São os governos dos Estados Unidos e da Argentina. Ambos são ortodoxamente neoliberais, antes de tudo, apesar do fracasso desse modelo de governo mundo afora, inclusive em toda a América. Não há um governante que possa exibir resultados positivos decorrentes da aplicação do neoliberalismo.
Esses dois governantes se caracterizam, além disso, por atitudes exóticas, afirmações falsas e mandatos fracassados. Ambos estão com índices de apoio na casa dos 30% e níveis de rejeição próximos dos 70%. A situação chegou a tal ponto que os prognósticos das pesquisas indicam prováveis derrotas dos dois nas próximas eleições.
Trump deve perder a maioria no Congresso nas próximas eleições, passando a ser, na segunda metade do mandato, o que se costuma chamar de “pato manco”. Pela primeira vez no atual mandato de Trump, a maioria dos norte-americanos aponta confiar mais nos democratas para dirigir a economia do país, com a perspectiva de um provável retorno desse partido ao governo.
Da mesma forma, Milei tem diante de si o favoritismo de um candidato peronista, Axel Kicillof, governador da província de Buenos Aires, que as pesquisas apontam como provável vencedor nas eleições de novembro do próximo ano.
Assim, o cenário que os dois governantes deixarão será devastador para seus países e negativo para as perspectivas futuras da direita nessas duas nações.
É nesse sentido que falo em governantes suicidas: pelo cenário que deixarão em seus países quando terminarem seus mandatos.
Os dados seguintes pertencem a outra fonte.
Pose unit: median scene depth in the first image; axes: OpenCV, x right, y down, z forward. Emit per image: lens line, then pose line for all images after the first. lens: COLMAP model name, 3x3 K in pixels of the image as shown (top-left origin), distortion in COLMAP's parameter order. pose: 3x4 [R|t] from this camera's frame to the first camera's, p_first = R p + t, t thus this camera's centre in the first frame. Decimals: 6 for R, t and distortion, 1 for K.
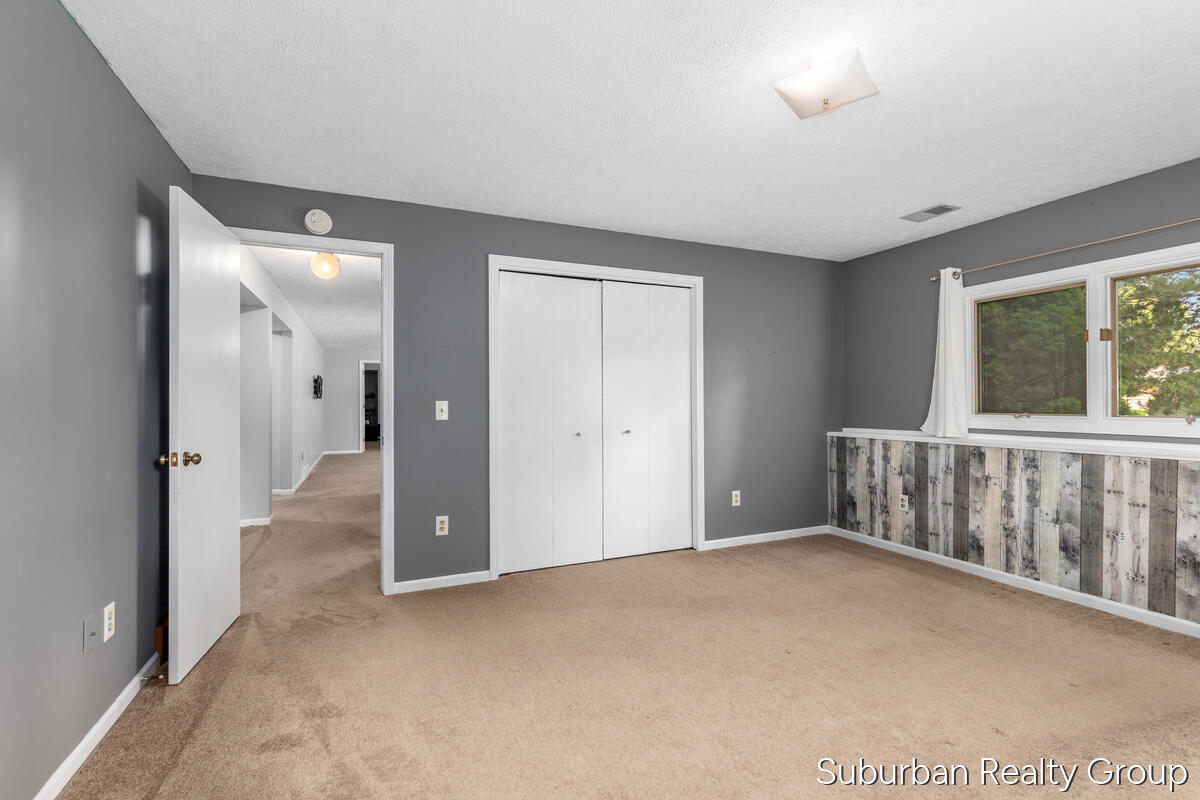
lens RADIAL K [[544.2, 0, 592.8], [0, 544.2, 398.4], [0, 0, 1]] dist [0.003940, -0.000694]
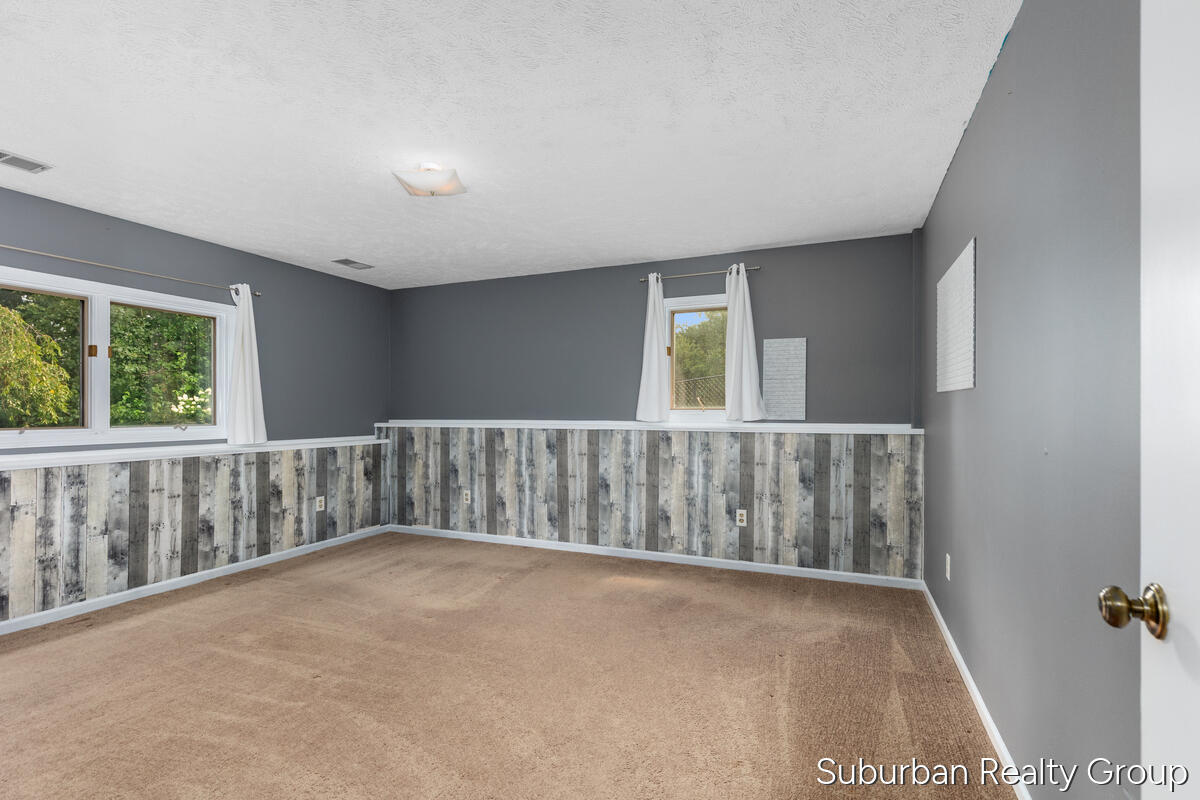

Serão marcos na história política das duas nações, com uma virada da extrema direita em direção a governos democráticos.
No caso dos Estados Unidos, o governo de Donald Trump acentua o processo de declínio e decadência da hegemonia norte-americana no mundo, característica deste século, depois de o século XX ter sido um século norte-americano.
No caso da Argentina, o fracasso do governo de Javier Milei deve representar o retorno do peronismo ao poder, depois do sucesso dos governos kirchneristas na década passada.
Essas viradas, caso se confirmem, fortalecerão a posição do Brasil e do México no continente, que passarão a contar com governos vizinhos aliados, em vez dos atuais governos hostis.
O cenário político do continente também sofrerá modificações favoráveis às forças progressistas e contrárias às forças de extrema direita atualmente presentes na região.